На протяжении веков неумение поддерживать такое равновесие было типичным и всеобщим для всего человечества. Подсознательное и покорное принятие воздействия средств коммуникации превращало их в тюрьмы без стен для тех людей, которые ими пользовались. Как заметил Э. Дж. Либлинг в книге «Пресса»,[38] человек не свободен, если не может видеть, куда он идет, пусть даже у него есть ружье, которое поможет ему туда добраться. Ибо каждое средство коммуникации, помимо всего прочего, — это еще и мощное оружие нападения на другие средства коммуникации и другие группы. Как следствие, нынешняя эпоха стала эпохой многочисленных гражданских войн, которые отнюдь не ограничиваются миром искусства и развлечений. В книге «Война и человеческий прогресс» проф. Дж. У. Неф заявил: «Тотальные войны нашего времени были результатом ряда интеллектуальных ошибок…»[39]

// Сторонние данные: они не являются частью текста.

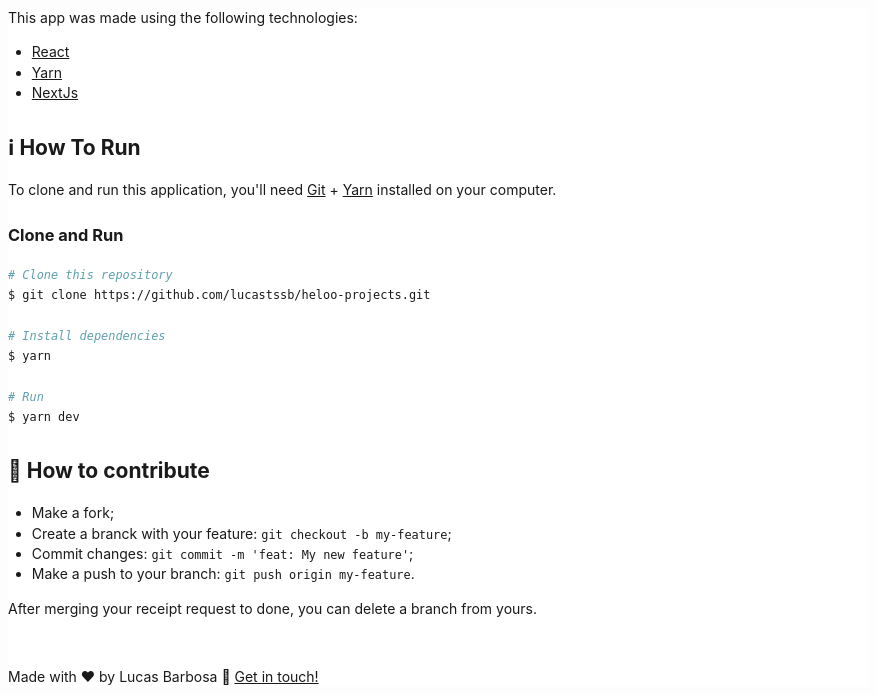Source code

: This app was made using the following technologies:
- [React][react]
- [Yarn][yarn]
- [NextJs][nextjs]


## :information_source: How To Run

To clone and run this application, you'll need [Git](https://git-scm.com) + [Yarn][yarn] installed on your computer.

### Clone and Run

```bash
# Clone this repository
$ git clone https://github.com/lucastssb/heloo-projects.git

# Install dependencies
$ yarn

# Run
$ yarn dev

```

## 🤔 How to contribute

-  Make a fork;
-  Create a branck with your feature: `git checkout -b my-feature`;
-  Commit changes: `git commit -m 'feat: My new feature'`;
-  Make a push to your branch: `git push origin my-feature`.

After merging your receipt request to done, you can delete a branch from yours.

<br>

Made with ♥ by Lucas Barbosa :wave: [Get in touch!](https://www.linkedin.com/in/lucas-barbosa-60b56416b/)

[react]: https://reactjs.org/
[yarn]: https://yarnpkg.com/
[nextjs]: https://nextjs.org/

Если формообразующей силой, заключенной в средствах коммуникации, являются сами эти средства, то отсюда вытекает огромное множество важных вопросов, которые могут быть здесь только упомянуты, хотя заслуживают целых томов. А именно: технологические средства коммуникации представляют собой сырьевые, или естественные ресурсы, точно такие же, как уголь, хлопок и нефть.
Каждый человек согласится, что общество, экономика которого зависит от одного или двух основных ресурсов — например, хлопка, зерна, леса, рыбы или скота, — скорее всего будет иметь в результате этого некоторые очевидные социальные формы организации. Упор на немногие основные ресурсы создает крайнюю нестабильность в экономике, но огромную сопротивляемость в населении. Энтузиазм и юмор американского Юга коренятся именно в такой экономике ограниченных ресурсов. Ибо общество, конфигурированное опорой на немногие основные товары, принимает их как социальное долговое обязательство, совершенно так же, как крупный город принимает в качестве такового прессу. Хлопок и нефть, подобно радио и телевидению, становятся «фиксированным налогом», взимаемым со всей психической жизни сообщества. И этот всепроникающий факт создает в каждом обществе его уникальную культурную атмосферу. Общество платит носом и всеми другими органами чувств за каждый ресурс, придающий форму его жизни.
То, что наши человеческие чувства, расширениями которых являются все без исключения средства коммуникации, тоже являются фиксированными налогами на наши личностные энергии и тоже конфигурируют сознание и опыт каждого из нас, можно воспринимать и в ином аспекте, на который обращает внимание психолог К. Г. Юнг:
«Каждый римлянин был окружен рабами. Раб и его психология наводнили древнюю Италию, и каждый римлянин внутренне — и, разумеется, непреднамеренно — становился рабом. Ибо он, постоянно живший в атмосфере рабов, заражался через бессознательное их психологией. Никто не в силах защитить себя от такого влияния».[40]